Venice Island was built on a foundation of 10,000,000 underwater wooden logs or 8 to 10 tree logs per sq meter. Trunks function as roots. 1200 years later, those same trunks still support almost all of central Venice. Extremely expensive building ground accounted for half of the construction costs. The wood had to be obtained from the forests of Slovenia, Croatia and Montenegro, and transported to Venice via water.
Wood is much less durable than metal and its use as a supporting structure may seem strange. The secret to the longevity of Venice’s wooden foundation is the fact that they are submerged underwater. The decay of wood is caused by microorganisms, such as fungi and bacteria. As the wooden support in Venice is submerged underwater, they are not exposed to oxygen, one of the elements needed by microorganisms to survive. In addition, the constant flow of salt water around and through the wood petrifies the wood over time, turning the wood into a hardened stone-like structure.
Million ancient tree trunks are not the reason Venice is sinking. The draining of the aquifer beneath Venice during the early modern period is the principal cause.
Venice declared ‘state of disaster’ and two people died in ‘apocalyptic’ tide, known as “acqua alta,” that flooded 85% of the UNESCO city. With the waters peaking at 1.87 meters—the worst since a catastrophic flood reached 1.94m in 1966
Venice Mayor Luigi Brugnaro says that climate change is responsible for the highest tide in 50 years. He tweeted that the floods will leave a “permanent mark,” adding: “Now the government must listen… These are the effects of climate change… the costs will be high.” Brugnaro put the damage at “one billion euros”,
Dirty water swirled around marble tombs inside the 12th century crypt of St Mark’s Basilica in Venice, which suffered untold damage.
According to Associated Press, Brugnaro said he had asked to talk with Premier Giuseppe Conte to underline the urgency of the project, nicknamed Moses, which would raise barriers when the tide reaches 43 inches.
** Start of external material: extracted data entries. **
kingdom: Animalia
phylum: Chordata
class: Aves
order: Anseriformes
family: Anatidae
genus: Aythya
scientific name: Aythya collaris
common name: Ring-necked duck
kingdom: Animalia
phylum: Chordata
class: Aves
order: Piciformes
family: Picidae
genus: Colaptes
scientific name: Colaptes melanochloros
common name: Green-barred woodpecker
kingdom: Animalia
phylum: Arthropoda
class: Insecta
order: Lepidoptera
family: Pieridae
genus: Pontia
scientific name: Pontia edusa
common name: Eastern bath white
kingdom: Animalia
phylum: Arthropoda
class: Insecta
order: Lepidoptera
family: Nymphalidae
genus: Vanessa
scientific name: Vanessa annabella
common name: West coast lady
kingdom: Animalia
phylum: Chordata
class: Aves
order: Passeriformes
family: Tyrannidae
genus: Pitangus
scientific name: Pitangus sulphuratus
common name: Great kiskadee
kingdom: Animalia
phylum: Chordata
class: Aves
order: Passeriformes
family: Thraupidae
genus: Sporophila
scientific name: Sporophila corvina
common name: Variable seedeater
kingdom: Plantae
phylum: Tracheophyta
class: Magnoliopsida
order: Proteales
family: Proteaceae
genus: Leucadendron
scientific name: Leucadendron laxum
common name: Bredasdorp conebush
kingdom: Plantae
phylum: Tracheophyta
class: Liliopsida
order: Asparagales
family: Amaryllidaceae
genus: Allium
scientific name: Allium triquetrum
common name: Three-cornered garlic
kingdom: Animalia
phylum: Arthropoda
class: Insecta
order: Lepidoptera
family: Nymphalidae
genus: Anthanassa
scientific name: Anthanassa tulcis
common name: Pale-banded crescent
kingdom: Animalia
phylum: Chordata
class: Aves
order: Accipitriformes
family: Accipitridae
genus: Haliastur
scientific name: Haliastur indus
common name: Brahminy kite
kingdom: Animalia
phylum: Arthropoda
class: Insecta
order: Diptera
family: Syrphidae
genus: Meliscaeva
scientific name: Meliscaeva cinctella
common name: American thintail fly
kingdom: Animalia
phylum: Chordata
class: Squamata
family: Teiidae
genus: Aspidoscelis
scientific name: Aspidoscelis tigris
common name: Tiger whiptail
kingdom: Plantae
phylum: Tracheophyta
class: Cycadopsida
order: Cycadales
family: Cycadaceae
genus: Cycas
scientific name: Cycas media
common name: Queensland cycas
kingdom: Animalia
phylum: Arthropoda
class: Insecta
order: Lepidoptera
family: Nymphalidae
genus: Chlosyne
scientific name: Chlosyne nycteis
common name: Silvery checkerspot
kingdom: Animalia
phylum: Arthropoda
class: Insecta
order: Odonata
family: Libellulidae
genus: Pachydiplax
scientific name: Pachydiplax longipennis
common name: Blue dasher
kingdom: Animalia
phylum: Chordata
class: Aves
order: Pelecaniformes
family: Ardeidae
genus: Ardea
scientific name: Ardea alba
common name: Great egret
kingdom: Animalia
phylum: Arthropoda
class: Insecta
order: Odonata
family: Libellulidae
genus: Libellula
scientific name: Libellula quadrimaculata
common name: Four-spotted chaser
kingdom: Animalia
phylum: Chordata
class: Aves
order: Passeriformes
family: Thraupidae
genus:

Full completion and operation of the project is expected in 2022.
The question remains if climate change is behind Venice flooding? BBC meteorologist Nikki Berry explained:
“The recent flooding in Venice was caused by a combination of high spring tides and a meteorological storm surge driven by strong sirocco winds blowing north-eastwards across the Adriatic Sea. When these two events coincide, we get what is known as Acqua Alta (high water).
The weather patterns that have caused the Adriatic storm surge have been driven by a strong meridional (waving) jet stream across the northern hemisphere and this has fed a conveyor belt of low pressure systems into the central Mediterranean.”